* EXCERPT TO READ *
Structure of the emgfile
What Is an emgfile
The emgfile is the main data structure used by openhdemg. In practical terms, it is a Python dictionary that stores the signals, motor unit discharge times, sampling information, analysis results, and metadata needed by the library functions.
import openhdemg.library as emg
emgfile = emg.emg_from_samplefile()
print(type(emgfile))
print(emgfile.keys())
The exact keys can differ between files. For example, a fully decomposed file can contain raw EMG, reference signals, IPTS, MU discharge times, binary firings, accuracy scores, and extras. A reference-signal-only file can contain only the source, filename, sampling frequency, reference signal, and optional extras.
The v0.2.0 Rule
Since version 0.2.0, the emgfile structure is flexible.
The important rule is:
A standard key can be absent, but when a standard key is present it must keep the standard name and expected data type.
This is different from older releases, where users were encouraged to keep every standard key in the dictionary and fill unavailable data with empty objects. In v0.2.0 and later, it is valid for a file without decomposition results to omit decomposition-specific keys such as MUPULSES, IPTS, ACCURACY, BINARY_MUS_FIRING, and NUMBER_OF_MUS.

* GIVEN TASK *
According to the text on the emgfile structure, what kind of Python object is an emgfile?

[Stored data entries]
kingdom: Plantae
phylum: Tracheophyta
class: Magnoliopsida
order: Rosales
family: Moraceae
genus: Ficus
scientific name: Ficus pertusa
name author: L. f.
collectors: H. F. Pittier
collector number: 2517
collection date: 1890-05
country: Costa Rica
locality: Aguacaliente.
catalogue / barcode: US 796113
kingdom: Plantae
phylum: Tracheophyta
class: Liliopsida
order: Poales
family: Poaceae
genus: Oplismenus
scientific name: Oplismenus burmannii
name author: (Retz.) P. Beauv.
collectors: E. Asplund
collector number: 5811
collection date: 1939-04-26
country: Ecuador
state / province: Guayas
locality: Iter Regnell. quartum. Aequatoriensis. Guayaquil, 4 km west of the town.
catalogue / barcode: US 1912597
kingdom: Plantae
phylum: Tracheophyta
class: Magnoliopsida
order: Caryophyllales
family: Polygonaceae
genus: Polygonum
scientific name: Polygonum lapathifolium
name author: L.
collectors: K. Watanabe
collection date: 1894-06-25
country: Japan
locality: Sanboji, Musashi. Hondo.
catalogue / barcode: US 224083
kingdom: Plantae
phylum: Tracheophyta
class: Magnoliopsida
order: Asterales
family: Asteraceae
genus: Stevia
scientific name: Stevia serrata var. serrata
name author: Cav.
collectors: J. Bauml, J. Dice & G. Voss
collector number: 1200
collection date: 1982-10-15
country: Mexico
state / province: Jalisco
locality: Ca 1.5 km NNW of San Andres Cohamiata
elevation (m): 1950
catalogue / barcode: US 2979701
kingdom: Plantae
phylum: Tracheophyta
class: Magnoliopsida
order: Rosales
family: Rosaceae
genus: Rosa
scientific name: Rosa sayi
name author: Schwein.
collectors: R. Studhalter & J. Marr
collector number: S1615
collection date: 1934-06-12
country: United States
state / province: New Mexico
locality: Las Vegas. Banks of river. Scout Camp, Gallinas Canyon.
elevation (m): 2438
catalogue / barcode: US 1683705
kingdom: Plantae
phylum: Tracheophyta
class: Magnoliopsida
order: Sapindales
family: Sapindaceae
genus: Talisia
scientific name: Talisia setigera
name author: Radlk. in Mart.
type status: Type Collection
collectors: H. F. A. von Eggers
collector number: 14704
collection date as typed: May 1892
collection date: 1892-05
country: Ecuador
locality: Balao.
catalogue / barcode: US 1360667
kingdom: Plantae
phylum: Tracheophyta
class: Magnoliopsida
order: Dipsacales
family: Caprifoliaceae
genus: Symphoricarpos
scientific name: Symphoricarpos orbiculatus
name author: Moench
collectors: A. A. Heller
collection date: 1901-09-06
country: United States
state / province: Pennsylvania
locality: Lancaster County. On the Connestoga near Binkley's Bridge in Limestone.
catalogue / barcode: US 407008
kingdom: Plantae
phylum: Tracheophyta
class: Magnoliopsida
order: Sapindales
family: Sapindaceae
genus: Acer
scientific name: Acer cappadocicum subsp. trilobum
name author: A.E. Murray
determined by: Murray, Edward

* RESULT BELOW *
A Python dictionary.